## Problem
Records follow. Copy every line with "warning".

──────── Data ────────

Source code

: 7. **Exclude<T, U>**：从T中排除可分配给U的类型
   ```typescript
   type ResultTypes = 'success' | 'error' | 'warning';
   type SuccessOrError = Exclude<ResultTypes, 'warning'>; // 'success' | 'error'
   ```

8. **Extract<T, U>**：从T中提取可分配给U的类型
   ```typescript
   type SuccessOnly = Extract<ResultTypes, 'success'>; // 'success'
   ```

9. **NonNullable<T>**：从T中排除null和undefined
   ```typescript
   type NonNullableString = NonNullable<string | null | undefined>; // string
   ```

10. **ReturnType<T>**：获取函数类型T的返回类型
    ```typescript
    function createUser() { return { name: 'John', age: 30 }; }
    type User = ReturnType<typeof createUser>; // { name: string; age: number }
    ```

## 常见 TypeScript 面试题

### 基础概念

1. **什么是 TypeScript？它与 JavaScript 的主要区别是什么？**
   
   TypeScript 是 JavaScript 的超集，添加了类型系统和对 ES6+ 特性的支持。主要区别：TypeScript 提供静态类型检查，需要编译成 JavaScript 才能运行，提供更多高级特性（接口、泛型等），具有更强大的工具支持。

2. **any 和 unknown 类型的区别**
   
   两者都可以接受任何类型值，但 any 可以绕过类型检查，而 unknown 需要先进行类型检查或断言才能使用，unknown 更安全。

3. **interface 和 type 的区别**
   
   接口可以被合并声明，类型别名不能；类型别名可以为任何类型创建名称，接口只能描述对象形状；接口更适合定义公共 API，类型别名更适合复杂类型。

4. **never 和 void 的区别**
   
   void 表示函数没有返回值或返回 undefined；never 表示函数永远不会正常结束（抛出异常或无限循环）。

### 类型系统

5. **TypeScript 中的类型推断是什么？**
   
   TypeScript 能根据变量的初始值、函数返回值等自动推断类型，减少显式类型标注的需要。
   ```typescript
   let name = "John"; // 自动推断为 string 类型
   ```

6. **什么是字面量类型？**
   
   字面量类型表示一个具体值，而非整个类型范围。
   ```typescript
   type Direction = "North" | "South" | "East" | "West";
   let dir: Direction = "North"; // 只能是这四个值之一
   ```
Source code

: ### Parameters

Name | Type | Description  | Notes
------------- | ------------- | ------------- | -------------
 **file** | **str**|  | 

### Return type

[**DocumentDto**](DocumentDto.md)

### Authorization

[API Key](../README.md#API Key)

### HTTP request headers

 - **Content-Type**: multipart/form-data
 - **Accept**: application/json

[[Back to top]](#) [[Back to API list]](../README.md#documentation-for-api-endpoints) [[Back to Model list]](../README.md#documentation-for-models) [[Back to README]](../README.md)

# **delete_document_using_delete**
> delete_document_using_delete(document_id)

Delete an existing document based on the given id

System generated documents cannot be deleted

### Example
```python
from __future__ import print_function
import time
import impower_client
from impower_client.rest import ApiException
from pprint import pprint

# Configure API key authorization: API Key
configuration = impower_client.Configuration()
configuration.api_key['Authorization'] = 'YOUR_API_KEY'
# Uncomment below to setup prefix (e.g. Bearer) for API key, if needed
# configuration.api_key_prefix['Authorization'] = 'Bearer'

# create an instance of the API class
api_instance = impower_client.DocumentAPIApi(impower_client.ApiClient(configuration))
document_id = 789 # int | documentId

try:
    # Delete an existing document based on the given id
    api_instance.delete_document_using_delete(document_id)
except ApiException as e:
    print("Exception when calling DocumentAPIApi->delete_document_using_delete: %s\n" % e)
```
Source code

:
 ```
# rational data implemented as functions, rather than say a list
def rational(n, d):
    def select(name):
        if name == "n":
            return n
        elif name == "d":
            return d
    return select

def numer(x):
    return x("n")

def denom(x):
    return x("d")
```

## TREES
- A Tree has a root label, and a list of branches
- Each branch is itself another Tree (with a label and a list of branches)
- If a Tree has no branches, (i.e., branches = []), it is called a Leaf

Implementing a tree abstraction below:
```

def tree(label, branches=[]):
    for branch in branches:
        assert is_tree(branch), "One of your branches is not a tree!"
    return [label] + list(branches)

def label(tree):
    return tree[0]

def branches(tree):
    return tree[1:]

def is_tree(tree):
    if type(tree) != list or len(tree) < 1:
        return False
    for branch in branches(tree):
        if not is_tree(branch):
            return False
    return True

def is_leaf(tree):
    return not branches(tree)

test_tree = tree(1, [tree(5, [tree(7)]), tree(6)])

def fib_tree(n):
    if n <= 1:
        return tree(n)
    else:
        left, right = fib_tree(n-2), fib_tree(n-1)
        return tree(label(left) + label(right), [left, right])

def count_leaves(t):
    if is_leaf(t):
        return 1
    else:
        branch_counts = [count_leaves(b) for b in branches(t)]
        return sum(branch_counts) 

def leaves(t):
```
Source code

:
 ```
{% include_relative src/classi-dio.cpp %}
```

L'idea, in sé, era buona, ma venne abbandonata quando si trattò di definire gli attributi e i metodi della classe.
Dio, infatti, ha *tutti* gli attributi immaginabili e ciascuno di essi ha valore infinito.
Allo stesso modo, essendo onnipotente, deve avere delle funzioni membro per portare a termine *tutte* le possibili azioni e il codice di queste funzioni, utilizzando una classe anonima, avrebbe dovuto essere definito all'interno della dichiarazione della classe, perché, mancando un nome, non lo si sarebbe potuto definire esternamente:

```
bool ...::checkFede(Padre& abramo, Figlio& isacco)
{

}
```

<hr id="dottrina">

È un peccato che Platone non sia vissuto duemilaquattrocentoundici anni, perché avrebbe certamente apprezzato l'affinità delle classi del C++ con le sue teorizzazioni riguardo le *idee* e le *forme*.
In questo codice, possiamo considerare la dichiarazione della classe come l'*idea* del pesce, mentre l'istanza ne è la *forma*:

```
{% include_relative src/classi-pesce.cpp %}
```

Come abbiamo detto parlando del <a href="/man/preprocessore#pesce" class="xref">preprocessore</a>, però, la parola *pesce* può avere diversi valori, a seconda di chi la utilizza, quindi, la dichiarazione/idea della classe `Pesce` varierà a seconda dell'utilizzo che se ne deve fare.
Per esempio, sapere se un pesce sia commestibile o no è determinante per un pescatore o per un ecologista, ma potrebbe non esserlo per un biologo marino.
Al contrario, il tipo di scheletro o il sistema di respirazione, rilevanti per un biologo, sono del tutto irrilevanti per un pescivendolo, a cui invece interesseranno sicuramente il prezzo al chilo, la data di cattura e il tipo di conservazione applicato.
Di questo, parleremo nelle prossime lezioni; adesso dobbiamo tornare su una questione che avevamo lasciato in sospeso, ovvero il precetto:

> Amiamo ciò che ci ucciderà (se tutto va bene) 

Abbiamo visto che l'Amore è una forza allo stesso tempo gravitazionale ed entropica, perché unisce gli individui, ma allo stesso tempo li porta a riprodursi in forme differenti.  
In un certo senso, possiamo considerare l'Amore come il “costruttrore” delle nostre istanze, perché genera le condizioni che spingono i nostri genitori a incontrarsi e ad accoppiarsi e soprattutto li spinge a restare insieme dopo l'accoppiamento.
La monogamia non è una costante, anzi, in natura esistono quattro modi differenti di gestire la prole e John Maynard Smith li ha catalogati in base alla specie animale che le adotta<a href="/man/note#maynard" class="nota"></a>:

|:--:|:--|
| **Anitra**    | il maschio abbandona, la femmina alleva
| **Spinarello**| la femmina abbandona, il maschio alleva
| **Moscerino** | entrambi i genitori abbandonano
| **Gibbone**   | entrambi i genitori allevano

────────

## Finished exercise
   type ResultTypes = 'success' | 'error' | 'warning';
   type SuccessOrError = Exclude<ResultTypes, 'warning'>; // 'success' | 'error'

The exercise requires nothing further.